A statement posted to the school system’s Facebook page suggests that either Hispanic students were offended by the border wall quote or administrators chose to take umbrage on their behalf. Some community members called the comment racist.
“As a district, we do not and will not tolerate inappropriate conduct toward any of our students,” Richmond County Schools said.
If this isn’t political correctness run amok, we aren’t sure what is.
Most opposition to the wall, a signature plank of Trump’s platform, centers on the expense of building a concrete barrier stretching some 2,000 miles and predictions that the structure will be largely ineffective when it comes to border security.
Taken together with pledges to deport undocumented immigrants, the wall has developed a distasteful symbolism for many on the left. But no mainstream American politician is calling for open borders, and former President Bill Clinton, a Democrat, famously built the existing border fence.
Sovereign nations have the right to control entry and require that immigrants are screened for criminal backgrounds and links to terror groups. The United States already does this, and it isn’t considered racist.
Whether or not the wall is sound public policy, a soon-to-be high school graduate should be able to make a passing reference to it without school officials resorting to hysterics, snatching yearbooks and issuing mea culpas to soothe delicate millennials’ hurt feelings.
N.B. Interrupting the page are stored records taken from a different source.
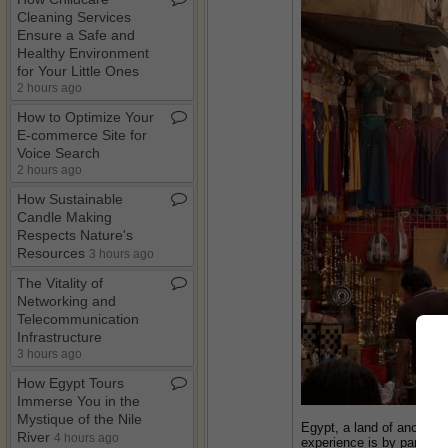
Cleaning Services
Ensure a Safe and
Healthy Environment
for Your Little Ones
2 hours ago
How to Optimize Your
E​-​commerce Site for
Voice Search
2 hours ago
How Sustainable
Candle Making
Respects Nature's
Resources
3 hours ago
The Vitality of
Networking and
Telecommunication
Infrastructure
3 hours ago
How Egypt Tours
Immerse You in the
Mystique of the Nile
Egypt, a land of ancient 
River
4 hours ago
experience is by participa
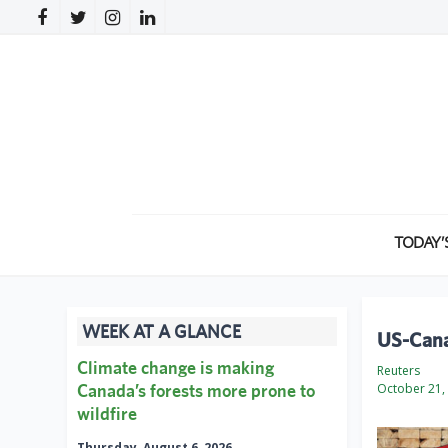
TODAY’
WEEK AT A GLANCE
US-Cana
Climate change is making
Reuters
Canada’s forests more prone to
October 21,
wildfire
Thursday, August 6, 2026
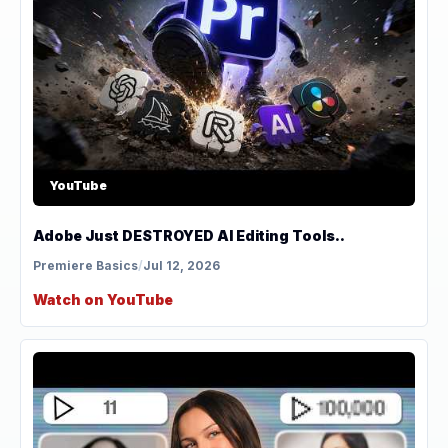
YouTube
Adobe Just DESTROYED AI Editing Tools..
Premiere Basics
/
Jul 12, 2026
Watch on YouTube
A 1988 Supreme Court precedent gives K-12 schools the ability to censor yearbooks and student newspapers that have not been designated public forums, but simply because it’s legal doesn’t mean it’s right.
Swapped for signatures on the final days of school and kept for permanent posterity, yearbooks can teach lessons that stick with alumni long after class notes and test answers have faded from memory.
Distributing the yearbooks would show Richmond Early College High School to be a place where free speech and individual rights are valued and where students of all political persuasions felt they could express themselves.
Returning them to the printer to be destroyed leaves a sad legacy of suppression, undermining the very mission of a school that seeks to give students a jump start on life in the real world.
This early college is looking an awful lot like a nursery for intellectual late-bloomers.